梁さんに聞いてみた! フーバーの白はここがすごい!【毎月フーバー6月号】

ヘレンベルガー・ホーフ株式会社‐ドイツワインの輸入卸

毎月フーバー6月号、先月に引き続き宮本が担当させていただきます。

さらに今までは月末配信でしたが、今回は私がわがままを言って1週早くさせてもらいました。

というのも、日本のワイン業界のためにアクティブに活動され、大活躍中の大物、梁世柱さんに取材をさせていただき、とても良いお話を聞けたので、一刻も早く皆様にこの情報をお伝えしたかったからです!

 


梁世柱(ヤン セジュ)さん

ソムリエ激戦地のニューヨークで10年ほど活動され、様々な賞を受賞。

帰国後、ミシュラン三ツ星店を含む、都内のレストランでシェフソムリエの歴任。

2017年にはオーストラリアにて開催されたSomms of the Worldに、World’s 50 Best Sommeliersの一員に選ばれています。

2018年にLa Mer Incを設立され、ワインジャーナリストとしてワイン専門誌に寄稿されたり、実力派のソムリエさん達が執筆するメールマガジンSommeTimesの配信、若手ソムリエさんの育成、ナチュラルワインショップxotic winesの運営など、多岐にわたってご活躍されています。



今回は、現在募集中のヘレンベルガーの大看板企画「フーバー バリッククラブ白」で、過去にお届けしたワイン、マルターディンガー ビーネンベルク ヴァイサーブルグンダー Hラベルの2017年と2018年をテイスティングしていただきながらお話を伺いました。

 

 

宮本:
まずはこの2つのヴィンテージのワインをテイスティングお願いします。2017年は冷涼な年、2018年は乾燥してて非常に暑かった年のワインです。

 

梁さん:
2017年はドイツのクラシックな感じに、樽のニュアンスが乗っかっている。乾いた木樽のニュアンス・・・。
香りはブルゴーニュっぽい。熟したレモンと樽のニュアンスがあって、レモンカスタードケーキのよう。
ブラインドで出てきたらブルゴーニュかな?と思うような香りですね。
2018年は桃っぽさがより出てくる ヴィンテージの特徴 香りから感じるフルーツの様子と樽との融合度は2018の方が高いです。
2017の方がブルゴーニュもそうですが、樽使ってるなというのがすぐわかる感じですが、2018の方が渾然一体としています。

 

宮本:
このワインはドイツワインというより、ブルゴーニュのワインと比較されることが多いですが、比べてみてどうでしょう?

 

梁さん:
ブルゴーニュではあまりピノ・ブランを作っていないので、基本比較すべきはアルザスかと思います。スタイル的にはブルゴーニュですが・・・。ピノ・ブランは果実味のボリューム感がおとなしい品種なので、土地の良さ、畑仕事の良さ、醸造のうまさがとてもよく出るぶどう品種だと思います。アルザスとかでも素晴らしいピノ・ブランもあれば、つまらないピノ・ブランもあり、人とテロワールの力がとてもよく出てくる品種です。

§ **提供データ**
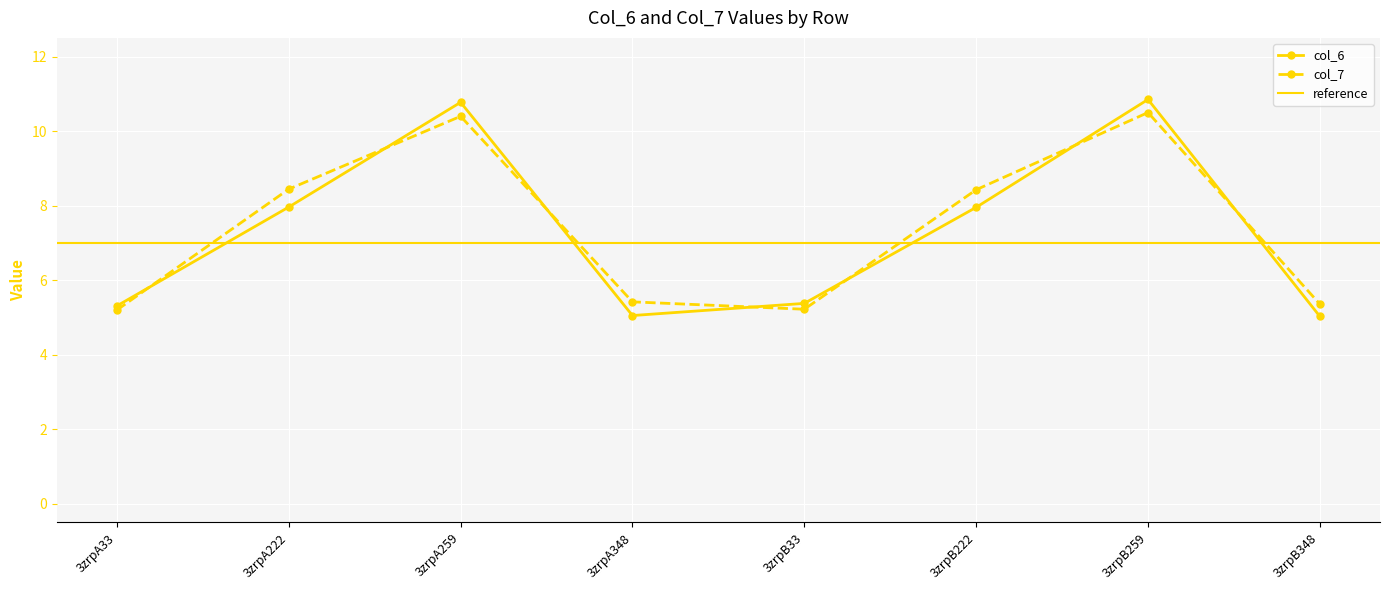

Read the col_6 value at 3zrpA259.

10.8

§ **取り組む課題**
抜粋をもとに、次の問いに答えよ。
1. 梁世柱さんがソムリエとして10年ほど活動した都市はどこか。
2. 梁世柱さんがLa Mer Incを設立したのは何年か。
3. 宮本が「冷涼な年」と説明したのは何年のヴィンテージか。

§ **課題の解答**
1. ニューヨーク
2. 2018年
3. 2017年